Favoring collective bargaining, strikes, and peaceful reform, the leaders of the WBA publicly condemned violence, singling out the Molly Maguires specifically. Yet Franklin B. Gowen repeatedly insisted that the WBA was simply a cover for the Molly Maguires, who constituted the union’s terrorist arm.
Although this claim was manifestly false, it was highly effective; by collapsing the distinction between the two organizations Gowen succeeded in destroying the power of both. Not only was the union discredited by this strategy, the Molly Maguires were equipped with an institutional structure they never had. The defeat of one would now entail the defeat of the other.
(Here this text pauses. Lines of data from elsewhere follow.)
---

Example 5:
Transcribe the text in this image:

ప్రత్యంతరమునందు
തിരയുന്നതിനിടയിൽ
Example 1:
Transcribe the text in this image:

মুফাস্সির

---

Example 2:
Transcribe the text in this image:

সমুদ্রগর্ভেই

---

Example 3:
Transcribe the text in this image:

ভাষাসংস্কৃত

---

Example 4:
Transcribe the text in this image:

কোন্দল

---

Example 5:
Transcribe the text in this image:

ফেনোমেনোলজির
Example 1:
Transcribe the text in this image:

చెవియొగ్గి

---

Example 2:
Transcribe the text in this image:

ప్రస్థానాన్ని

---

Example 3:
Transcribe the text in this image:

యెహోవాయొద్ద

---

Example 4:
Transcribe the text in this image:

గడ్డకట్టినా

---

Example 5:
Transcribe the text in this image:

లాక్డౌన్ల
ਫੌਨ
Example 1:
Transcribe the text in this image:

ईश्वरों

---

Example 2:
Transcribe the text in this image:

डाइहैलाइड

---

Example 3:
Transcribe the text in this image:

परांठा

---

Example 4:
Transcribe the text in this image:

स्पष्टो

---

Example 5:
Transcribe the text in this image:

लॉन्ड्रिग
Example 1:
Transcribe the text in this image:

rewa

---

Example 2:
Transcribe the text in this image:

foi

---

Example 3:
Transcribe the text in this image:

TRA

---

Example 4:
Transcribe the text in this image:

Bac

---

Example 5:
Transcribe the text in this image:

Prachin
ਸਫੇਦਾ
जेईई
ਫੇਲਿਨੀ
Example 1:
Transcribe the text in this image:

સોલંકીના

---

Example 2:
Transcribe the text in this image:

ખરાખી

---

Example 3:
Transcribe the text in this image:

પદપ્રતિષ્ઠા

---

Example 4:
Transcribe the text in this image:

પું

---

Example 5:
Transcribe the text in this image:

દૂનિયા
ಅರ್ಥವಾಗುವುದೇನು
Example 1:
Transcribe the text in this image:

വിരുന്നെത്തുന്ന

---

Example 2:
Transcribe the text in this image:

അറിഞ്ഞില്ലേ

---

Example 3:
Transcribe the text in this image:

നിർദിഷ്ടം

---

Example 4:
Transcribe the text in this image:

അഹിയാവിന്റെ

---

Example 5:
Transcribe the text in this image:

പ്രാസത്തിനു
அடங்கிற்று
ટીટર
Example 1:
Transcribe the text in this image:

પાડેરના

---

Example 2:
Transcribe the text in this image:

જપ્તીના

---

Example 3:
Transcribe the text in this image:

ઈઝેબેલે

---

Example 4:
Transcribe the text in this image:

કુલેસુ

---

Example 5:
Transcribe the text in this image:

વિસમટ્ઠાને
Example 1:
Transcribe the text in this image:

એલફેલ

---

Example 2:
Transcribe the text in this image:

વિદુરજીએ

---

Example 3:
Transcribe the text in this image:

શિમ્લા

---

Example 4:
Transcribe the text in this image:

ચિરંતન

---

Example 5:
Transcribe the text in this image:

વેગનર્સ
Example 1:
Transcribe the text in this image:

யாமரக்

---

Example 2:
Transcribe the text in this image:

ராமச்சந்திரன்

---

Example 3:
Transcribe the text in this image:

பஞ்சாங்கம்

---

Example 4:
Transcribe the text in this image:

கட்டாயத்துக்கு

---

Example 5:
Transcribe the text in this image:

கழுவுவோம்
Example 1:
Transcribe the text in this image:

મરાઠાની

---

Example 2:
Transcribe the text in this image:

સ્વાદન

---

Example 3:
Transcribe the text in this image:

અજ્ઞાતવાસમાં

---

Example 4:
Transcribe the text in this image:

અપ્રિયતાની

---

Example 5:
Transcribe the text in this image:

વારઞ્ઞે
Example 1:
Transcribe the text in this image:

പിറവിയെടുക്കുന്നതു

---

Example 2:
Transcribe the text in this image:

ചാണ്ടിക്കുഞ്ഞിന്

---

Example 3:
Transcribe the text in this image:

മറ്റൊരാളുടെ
To gather information against both arms of the labor movement, Gowen hired Allan Pinkerton in October 1873. Pinkerton dispatched James McParlan to the anthracite region. Several other agents would follow later. Shortly after McParlan fled the anthracite region, in spring 1875, matters reached a climax. After a heroic six-month strike against Gowen and his railroad, the WBA went down to final defeat.
In the disarray that followed, the Molly Maguires stepped up their activities to a new level: six of the sixteen assassinations attributed to them took place in the summer of 1875, even as the leaders of the now-defunct trade union continued to voice their condemnation. In January 1876 the arrests began, and that summer the famous trials commenced.
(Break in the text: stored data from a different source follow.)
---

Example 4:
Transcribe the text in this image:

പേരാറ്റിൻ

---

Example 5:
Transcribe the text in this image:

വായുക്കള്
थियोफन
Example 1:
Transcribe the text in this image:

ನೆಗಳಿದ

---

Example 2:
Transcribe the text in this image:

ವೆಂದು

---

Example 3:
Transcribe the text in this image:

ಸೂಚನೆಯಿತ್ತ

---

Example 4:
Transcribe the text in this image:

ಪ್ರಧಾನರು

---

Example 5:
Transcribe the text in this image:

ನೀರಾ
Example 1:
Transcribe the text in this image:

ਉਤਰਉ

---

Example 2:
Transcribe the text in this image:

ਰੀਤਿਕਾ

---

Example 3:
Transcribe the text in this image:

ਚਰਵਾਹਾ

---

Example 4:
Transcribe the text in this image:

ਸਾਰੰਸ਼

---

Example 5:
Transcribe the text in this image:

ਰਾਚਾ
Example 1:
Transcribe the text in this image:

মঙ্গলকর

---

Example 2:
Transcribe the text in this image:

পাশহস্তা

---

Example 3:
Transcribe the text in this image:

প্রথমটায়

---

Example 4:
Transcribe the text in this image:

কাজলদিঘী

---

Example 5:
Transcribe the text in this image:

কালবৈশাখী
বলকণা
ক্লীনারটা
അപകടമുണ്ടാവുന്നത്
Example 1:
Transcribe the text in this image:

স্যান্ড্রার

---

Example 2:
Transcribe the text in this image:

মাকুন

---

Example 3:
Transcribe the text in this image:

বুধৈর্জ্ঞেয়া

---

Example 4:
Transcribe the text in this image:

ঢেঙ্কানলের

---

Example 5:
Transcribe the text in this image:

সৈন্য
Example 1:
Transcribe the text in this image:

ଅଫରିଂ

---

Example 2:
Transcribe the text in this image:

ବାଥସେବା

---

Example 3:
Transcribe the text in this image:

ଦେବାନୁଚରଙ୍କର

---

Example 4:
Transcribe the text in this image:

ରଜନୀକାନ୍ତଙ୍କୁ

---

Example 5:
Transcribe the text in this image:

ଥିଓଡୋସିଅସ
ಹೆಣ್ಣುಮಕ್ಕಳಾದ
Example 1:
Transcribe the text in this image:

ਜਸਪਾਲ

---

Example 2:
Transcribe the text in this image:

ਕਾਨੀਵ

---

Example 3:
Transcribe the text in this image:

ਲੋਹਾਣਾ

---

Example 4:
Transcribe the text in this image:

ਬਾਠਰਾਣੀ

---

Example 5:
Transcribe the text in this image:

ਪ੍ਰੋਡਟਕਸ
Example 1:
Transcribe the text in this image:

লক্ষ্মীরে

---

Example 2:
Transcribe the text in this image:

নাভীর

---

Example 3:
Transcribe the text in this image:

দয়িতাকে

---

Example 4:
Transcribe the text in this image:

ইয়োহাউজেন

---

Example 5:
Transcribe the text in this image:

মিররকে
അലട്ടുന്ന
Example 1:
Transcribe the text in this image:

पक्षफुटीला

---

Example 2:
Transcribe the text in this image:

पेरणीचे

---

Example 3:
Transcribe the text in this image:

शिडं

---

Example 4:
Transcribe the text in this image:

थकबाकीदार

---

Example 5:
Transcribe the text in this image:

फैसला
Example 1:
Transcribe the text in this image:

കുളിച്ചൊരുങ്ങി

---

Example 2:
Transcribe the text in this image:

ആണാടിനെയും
With labor utterly defeated, Franklin B. Gowen completed his conquest of the local economy, securing full control over production and distribution in the lower anthracite region. This was the goal the trade union and the Molly Maguires had long threatened, and it is quite clear that Gowen had been prepared to take all necessary means to eliminate that threat.
For almost a century nobody in the Pennsylvania anthracite region was willing to say much about the Molly Maguires. The story was too painful, too divisive. Not the least remarkable aspect of this ongoing story, however, has been a dramatic renewal of interest in the anthracite region itself.
Every June 21 for the last six years several hundred people have arrived in the mining region to commemorate the Molly Maguires. Descendants of the convicted men and their alleged victims have sat down together to eat, drink, and talk.
The dominant note of each year’s gathering has been how to include all sides and perspectives. This ecumenical spirit, so clearly lacking in the 1870s, provides the best chance today of understanding one of the more tragic tales in the history of U.S. labor.